REQUIRED WORK: In the translation thread, take the part that opens with the words "Hi, you can" and closes with "you very much...", and write it out again with "potential" swapped for "capacity".

TEXT EXCERPT:
——
# cień własnych możliwości



## Oletta

Hi, how would you translate into English this collocation? (That is: "Cień własnych możliwości"). Thank you.


----------



## mcibor

Hi, you can try
fraction of your (true) potential
e.g. You are living at a fraction of your true potential

though a bit more context would be nice to have.


----------



## Oletta

I like your version, mcibor. Thank you very much...


----------



## Rusak963

Yes, some context would be nice. We don't know whether the person is yet to show his\hers true potential or that he\she has fallen to disgrace and is _a shadow of his\her former self _because that's what 'cień' implies. The text in italics is my version.


----------



## Oletta

The context is not important for me, I just wanted to know how to express in English this collocation generally (so that I can use it every day. It can be any context, such as: "_to, czym Marek się teraz zajmuje, to tylko cień jego własnych możliwości_". I like the idea of mcibor's the most, though. _A shadow of his former self _is more personal, implies that before he could have done even more, whereas "_a fraction of his (true) potential"_ is more neutral and may imply that what he does is only a small percent of what he can still do, of his potential. For me, it's not important what he was like before, it's important that he doesn't use the full of his abilities.
——
[Data excerpts]
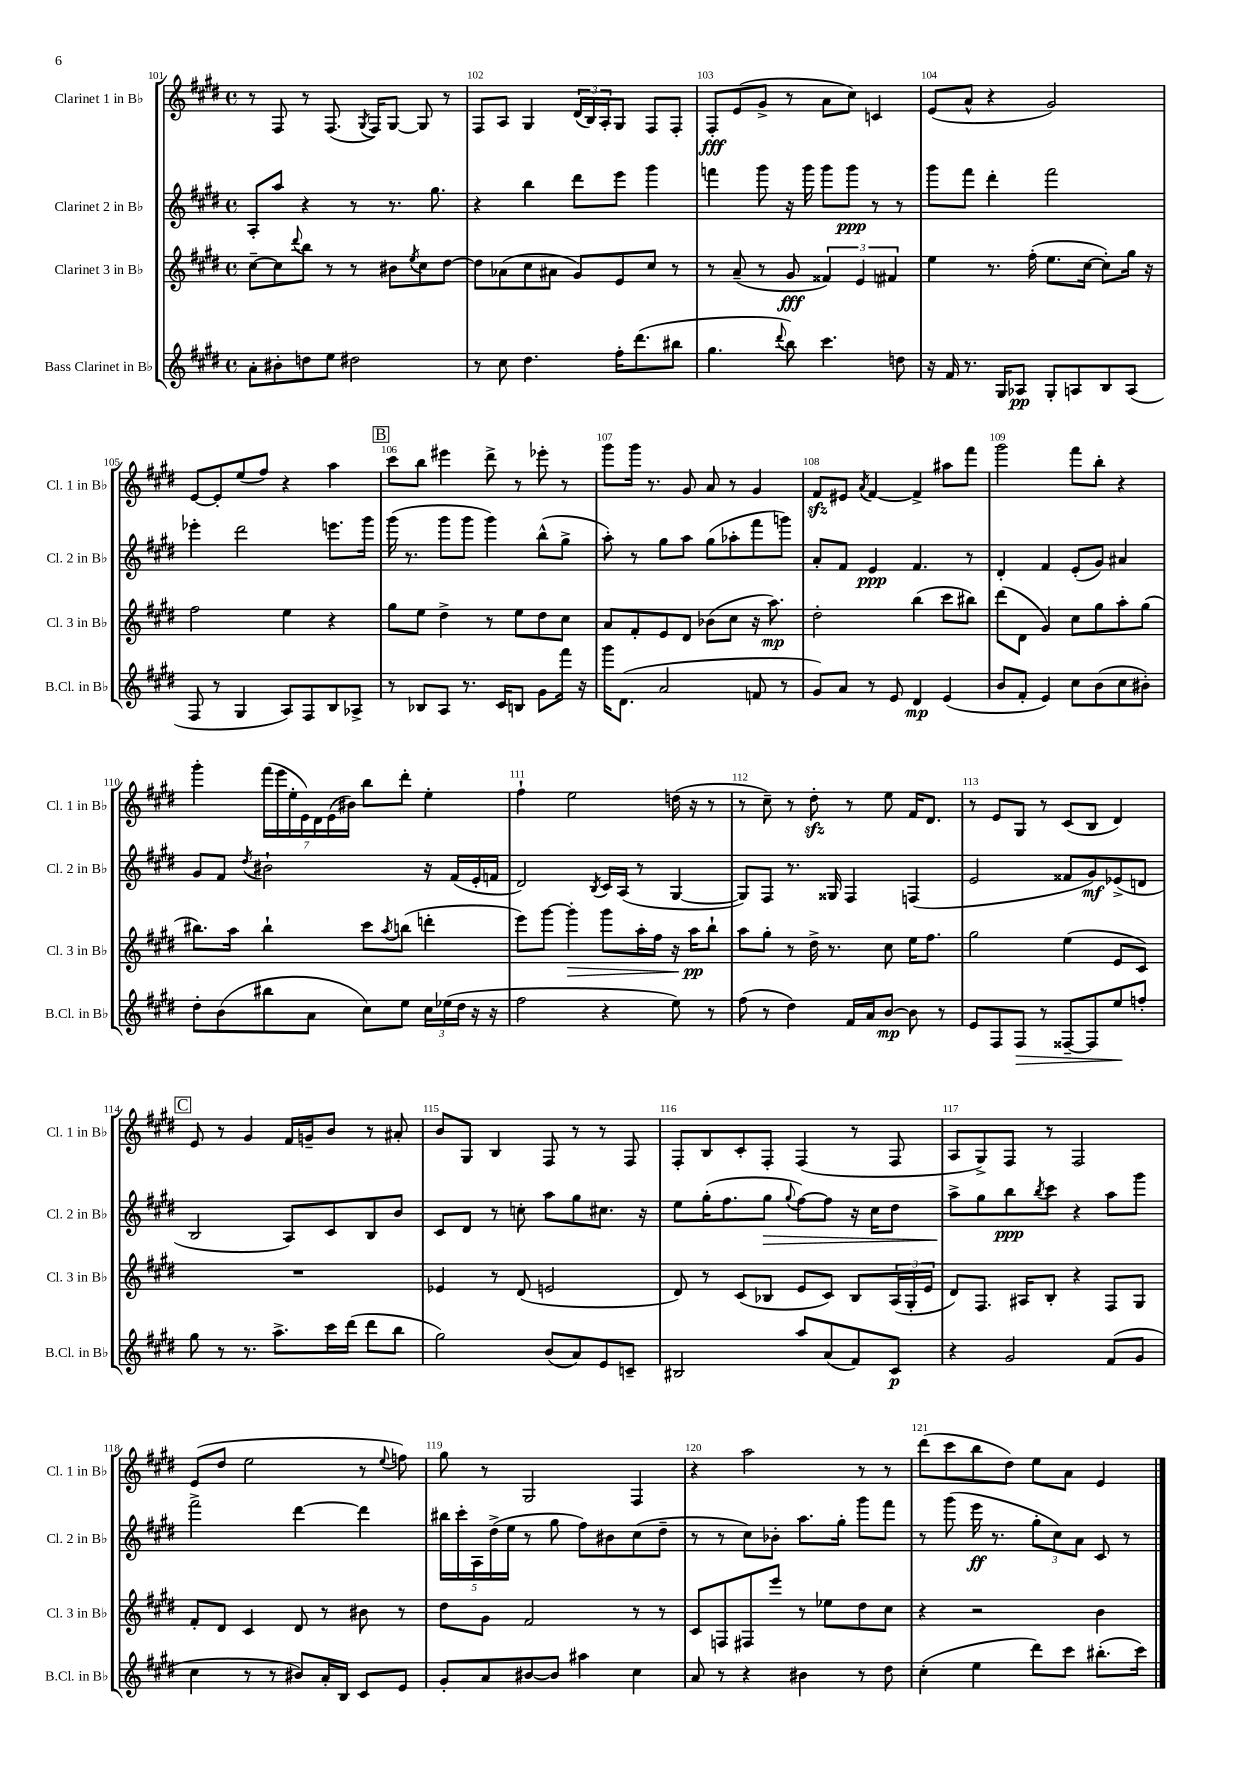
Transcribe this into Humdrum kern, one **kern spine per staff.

**kern	**kern	**kern	**kern
*staff4	*staff3	*staff2	*staff1
*clefG2	*clefG2	*clefG2	*clefG2
*k[f#c#g#d#]	*k[f#c#g#d#]	*k[f#c#g#d#]	*k[f#c#g#d#]
*M4/4	*M4/4	*M4/4	*M4/4
*met(c)	*met(c)	*met(c)	*met(c)
8a'	[8cc#~	8A'	8r
8b#'	8cc#]	8aa	8F#
.	8qqddd#	.	.
8dd	8bb	4r	8r
8ee	8r	.	(8.F#
2dd#	8r	8r	.
.	.	.	8qG#
.	.	.	16F#)
.	8b#	8.r	[8G#
.	8qee	.	.
.	8cc#	.	8G#]
.	.	8.gg#	.
.	[8dd#	.	8r
=	=	=	=
8r	8dd#]	4r	8F#
8cc#	(8a-	.	8A
4.dd#	8cc#	4bb	4G#
.	8a#	.	.
.	8g#)	8ddd#	(24d#
.	.	.	24B)
.	.	.	24A'
16ff#'	8e	8eee	8G#
(8.ddd#	.	.	.
.	8cc#	4ggg#	8F#
8bb#	8r	.	8F#'
=	=	=	=
4.gg#	8r	4fff	8F#'
.	(8a~	.	(8e
.	8r	8ggg#	8g#^
8qqddd#	.	.	.
8bb)	8g#	16r	8r
.	.	16ggg#	.
4.ccc#	6f##)	8ggg#	8a
.	.	8ggg#	8cc#)
.	6e	.	.
.	.	8r	4c
.	6f#	.	.
8dd	.	8r	.
=	=	=	=
16r	4ee	8ggg#	(8e
16f#	.	.	.
8.r	.	8fff#	8a^^
.	8.r	4ddd#'	4r
16G#	.	.	.
8A-	.	.	.
.	(16ff#'	.	.
8G#'	8.ee	2fff#	2g#)
8A	.	.	.
.	[16cc#	.	.
8B	8cc#'])	.	.
(8A	16gg#	.	.
.	16r	.	.
=	=	=	=
8F#	2ff#	4eee-'	[8e
8r	.	.	8e']
4G#	.	2ddd#	(8ee
.	.	.	8ff#)
8A)	4ee	.	4r
8F#	.	.	.
8B	4r	8.eee	4aa
8A-^	.	.	.
.	.	16ggg#	.
=	=	=	=
8r	8gg#	(16ggg#	8ccc#
.	.	8.r	.
8B-	8ee	.	8bb
8A	4dd#^	8ggg#	4eee#
8.r	.	8ggg#	.
.	8r	4ggg#)	8ddd#^
16c#	.	.	.
8B	8ee	.	8r
8g#	8dd#	(8bb^^	8eee-'
16fff#	8cc#	8gg#^	8r
16r	.	.	.
=	=	=	=
16ggg#	8a	8aa')	8ggg#
(8.d#	.	.	.
.	8f#'	8r	16ggg#
.	.	.	8.r
2a	8e	8gg#	.
.	8d#	8aa	8g#
.	(8b-	(8gg#	8a
.	8cc#	8aa-'	8r
8f	16r	8fff#	4g#
.	8.aa)	.	.
8r	.	8ggg)	.
=	=	=	=
8g#)	2dd#'	8a'	8f#
8a	.	8f#	8e#
.	.	.	8qa
8r	.	4e	[4f#
8e	.	.	.
4d#	(4bb	4.f#	4f#^]
(4e	8ccc#	.	8aa#
.	8bb#)	8r	8fff#
=	=	=	=
8b	(8ddd#	4d#'	2ggg#
8f#'	8d#	.	.
4e)	4g#)	4f#	.
8cc#	8cc#	(8e'	8fff#
(8b	8gg#	8g#)	8bb'
8cc#	8aa'	4a#	4r
8b#')	(8gg#	.	.
=	=	=	=
8dd#'	8.bb#)	8g#	4ggg#'
(8b	.	8f#	.
.	16aa	.	.
.	.	8qdd#	.
8bb#	4bb#`	2b#`	(28fff#
.	.	.	28eee
.	.	.	28ee'
.	.	.	28e)
8a	.	.	.
.	.	.	28d#
.	.	.	(28e
.	.	.	28b#)
8cc#)	8ccc#	.	8bb
.	8qaa	.	.
8ee	(8bb	.	8ddd#'
24cc#	4ddd'	16r	4ee'
(24ee-	.	.	.
.	.	(16f#	.
24dd#	.	.	.
16r	.	16e'	.
16r	.	16f	.
=	=	=	=
2ff#	8eee)	2d#)	4ff#`
.	[8ggg#	.	.
.	4ggg#']	.	2ee
.	.	8qB	.
4r	8ggg#	16c#	.
.	.	(16A	.
.	16aa'	8r	.
.	16ff#	.	.
8ee)	16r	[4G#	(16dd
.	16aa	.	16r
8r	8bb`	.	8r
=	=	=	=
(8ff#	8aa	8G#])	8r
8r	8gg#'	8F#	8cc#~)
4dd#)	8r	8.r	8r
.	16dd#^	.	8dd#'
.	8.r	16G##	.
16f#	.	4F#	8r
16a	.	.	.
[8b	8cc#	.	8ee
8b]	16ee	(4F	16f#
.	8.ff#	.	8.d#
8r	.	.	.
=	=	=	=
8e	2gg#	2e	8r
8F#	.	.	8e
8F#	.	.	8G#
8r	.	.	8r
[8F##~	(4ee	8f##	(8c#
8F##]	.	8g#)	8B
8ee	8e	(8e-^	4d#)
8ff'	8c#)	8d	.
=	=	=	=
8gg#	1r	2B	8e
8r	.	.	8r
8.r	.	.	4g#
8.aa^	.	.	.
.	.	8A)	16f#
.	.	.	16g~
16ccc#	.	8c#	8b
(16ddd#	.	.	.
8ddd#	.	8B	8r
8bb	.	8b	8a#'
=	=	=	=
2gg#)	4e-	8c#	8b
.	.	8d#	8G#
.	8r	8r	4B
.	(8d#	8cc'	.
(8b	2e	8aa	8F#
8a)	.	8gg#	8r
8e	.	8.cc#	8r
8c~	.	.	8F#
.	.	16r	.
=	=	=	=
2B#	8d#)	8ee	8F#'
.	8r	(16gg#'	8B
.	.	8.ff#	.
.	(8c#	.	8c#'
.	8B-	8gg#	8F#'
.	.	8qqgg#	.
8aa	8e	[8ff#)	(4F#
(8a	8c#)	8ff#]	.
8f#)	8B-	16r	8r
.	.	16cc#	.
8c#	(24A	8dd#	8F#
.	24G#'	.	.
.	24e	.	.
=	=	=	=
4r	8d#)	8aa^	8A
.	8.F#	8gg#	8G#^)
2g#	.	8bb	8F#
.	16A#	.	.
.	.	8qbb	.
.	8B'	8ccc#	8r
.	4r	4r	2F#
(8f#	8F#	8aa	.
8g#	8G#	8ggg#	.
=	=	=	=
4cc#	8f#'	2fff#^	(8e
.	8d#	.	8dd#
8r	4c#	.	2ee
8r	.	.	.
8b#)	8d#	[4ddd#	.
16a'	8r	.	.
16B	.	.	.
8c#	8b#	4ddd#]	8r
.	.	.	8qqee
8e	8r	.	8ff)
=	=	=	=
8g#'	8dd#	20bb#	8gg#
.	.	20ccc#'	.
.	.	20A	.
8a	8g#	.	8r
.	.	(20dd#^	.
.	.	20ee	.
[8b#	2f#	8r	2G#
8b#]	.	8gg#	.
4aa#	.	8ff#)	.
.	.	8b#	.
4cc#	8r	(8cc#	4F#
.	8r	8dd#~	.
=	=	=	=
8a	8c#	8r	4r
8r	8F	8r	.
4r	8F#	8cc#)	2aa
.	8eee	8b-'	.
4b#	8r	8.aa	.
.	8ee-	.	.
.	.	16gg#'	.
8r	8dd#	8ggg#	8r
8dd#	8cc#	8fff#	8r
=	=	=	=
(4cc#'	4r	8r	(8ddd#
.	.	(8ggg#	8ccc#
4ee	2r	16eee	8bb
.	.	8.r	.
.	.	.	8dd#)
8ddd#)	.	12gg#'	8ee
.	.	12cc#)	.
8ccc#	.	.	8a
.	.	12a	.
(8.bb#'	4b	8c#	4e
.	.	8r	.
16ccc#)	.	.	.
==	==	==	==
*-	*-	*-	*-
——
ANSWER BELOW:
Hi, you can try
fraction of your (true) capacity
e.g. You are living at a fraction of your true capacity

though a bit more context would be nice to have.


----------



## Oletta

I like your version, mcibor. Thank you very much...